In den meisten Fällen verordnet der Tierarzt auch ein Antibiotikum. Penible Hygiene im Umfeld des Vogels versteht sich von selbst: Das Tier sollte auf leicht austauschbarem Küchenpapier sitzen.

Sonderfall Jungvögel

Junge Ringeltaube nach einer Kropfoperation, © Tanja Kahlert
Junge Ringeltaube nach einer Kropfoperation, © Tanja Kahlert

Die Behandlung von Jungvögeln mit Kropfverletzungen gestaltet sich besonders schwierig. Junge Vögel vertragen die Narkose schlechter, sind empfindlicher gegenüber antibiotischen Behandlungen und befinden sich zudem in einem rasanten Wachstum – natürlich auch des Kropfes.
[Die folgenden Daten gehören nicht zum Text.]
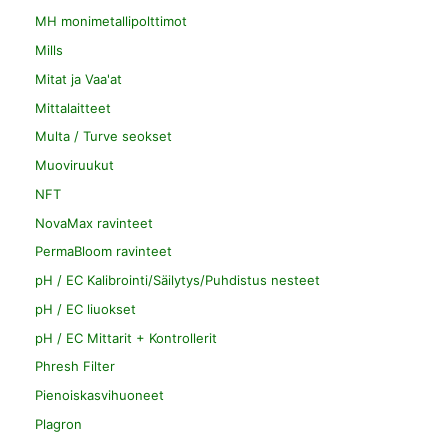
MH monimetallipolttimot
Mills
Mitat ja Vaa'at
Mittalaitteet
Multa / Turve seokset
Muoviruukut
NFT
NovaMax ravinteet
PermaBloom ravinteet
pH / EC Kalibrointi/Säilytys/Puhdistus nesteet
pH / EC liuokset
pH / EC Mittarit + Kontrollerit
Phresh Filter
Pienoiskasvihuoneet
Plagron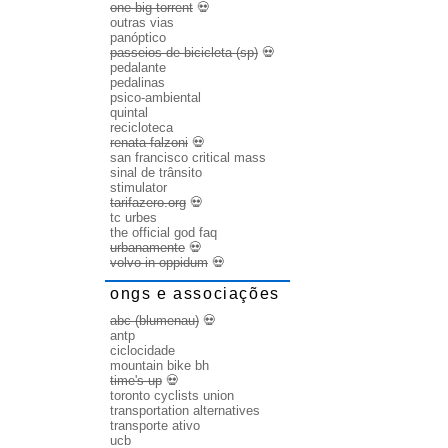
one big torrent
💀
outras vias
panóptico
passeios de bicicleta (sp)
💀
pedalante
pedalinas
psico-ambiental
quintal
recicloteca
renata falzoni
💀
san francisco critical mass
sinal de trânsito
stimulator
tarifazero.org
💀
tc urbes
the official god faq
urbanamente
💀
volvo in oppidum
💀
ongs e associações
abc (blumenau)
💀
antp
ciclocidade
mountain bike bh
time's up
💀
toronto cyclists union
transportation alternatives
transporte ativo
ucb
Gerade auf die Ernährung sollten Pfleger von Jungvögeln mit Kropfverletzungen besonders gut Acht geben. Haben Sie sich für die Fütterung mit eingeweichten Körnern entschieden, sollten Vitamine und Mineralstoffe unbedingt zusätzlich gegeben werden. Das gilt vor allem für Stoffe, die wichtig für das Knochenwachstum sind, dazu zählen Calcium und Vitamin D. Das bedeutet jedoch nicht, unreflektiert Vitaminpräparate in den Vogel zu „schütten“. Auch Vitamine können überdosierbar sein, daher sollte dieses Problem mit dem vogelkundigen Tierarzt geklärt werden, der geeignete Präparate und Dosierungen empfehlen kann.
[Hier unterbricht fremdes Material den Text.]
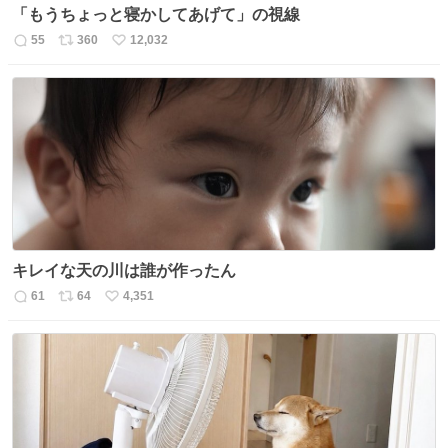
「もうちょっと寝かしてあげて」の視線
55
360
12,032
返
リ
い
信
ポ
い
数
ス
ね
ト
数
数
キレイな天の川は誰が作ったん
61
64
4,351
返
リ
い
信
ポ
い
数
ス
ね
ト
数
数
Sollten Sie mit Handaufzuchtfutter arbeiten, ist das Problem nicht ganz so groß, da diese Produkte oft schon mit den wichtigsten Vitaminen und Mineralstoffen versetzt sind.

Kropfnaht: eine „Sollbruchstelle“

Man muss sich darüber im Klaren sein, dass die Naht immer gefährdet bleibt. Es handelt sich dabei um eine Art „Sollbruchstelle“, die sich auch zu einem späteren Zeitpunkt noch öffnen kann. Unerfahrene Pfleger wähnen sich oft schon nach zwei oder drei Wochen in Sicherheit, was die Heilung ihres Pfleglings angeht. Tatsache ist jedoch, dass die kritische Zeit damit noch lange nicht überwunden ist. Auch dann nicht, wenn der Vogel sich augenscheinlich prächtig entwickelt.
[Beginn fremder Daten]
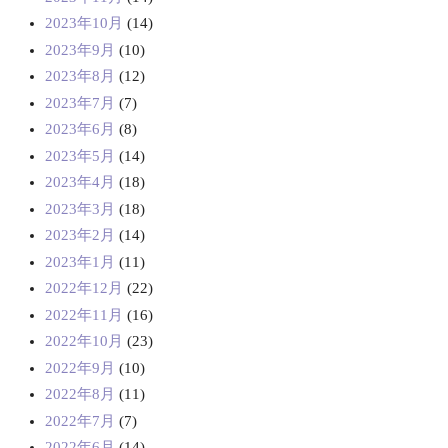
2023年10月
(14)
2023年9月
(10)
2023年8月
(12)
2023年7月
(7)
2023年6月
(8)
2023年5月
(14)
2023年4月
(18)
2023年3月
(18)
2023年2月
(14)
2023年1月
(11)
2022年12月
(22)
2022年11月
(16)
2022年10月
(23)
2022年9月
(10)
2022年8月
(11)
2022年7月
(7)
2022年6月
(14)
Handelt es sich bei dem Tier um einen eigentlich auswilderungsfähigen Vogel, empfiehlt es sich daher, ihn einige Monate zu beobachten, bevor eine Auswilderung erfolgt. Bitte beachten Sie gerade hier, dass längere Aufenthalte für Wildvögel mitunter kritisch sind. Um Verhaltensstörungen, wie zum Beispiel Fehlprägungen, zu vermeiden, muss der Wildvogel in ein geeignetes Umfeld zu Artgenossen, beispielsweise in eine geräumige Außenvoliere, die eine Beobachtung des Tieres dennoch ermöglicht. Es ist im Einzelfall abzuwägen, ob ein längerer Aufenthalt in Gefangenschaft aufgrund der Kropfverletzung angebracht ist. Keinesfalls ist eine verheilte Kropfverletzung eine Rechtfertigung für lebenslange Volierenhaltung!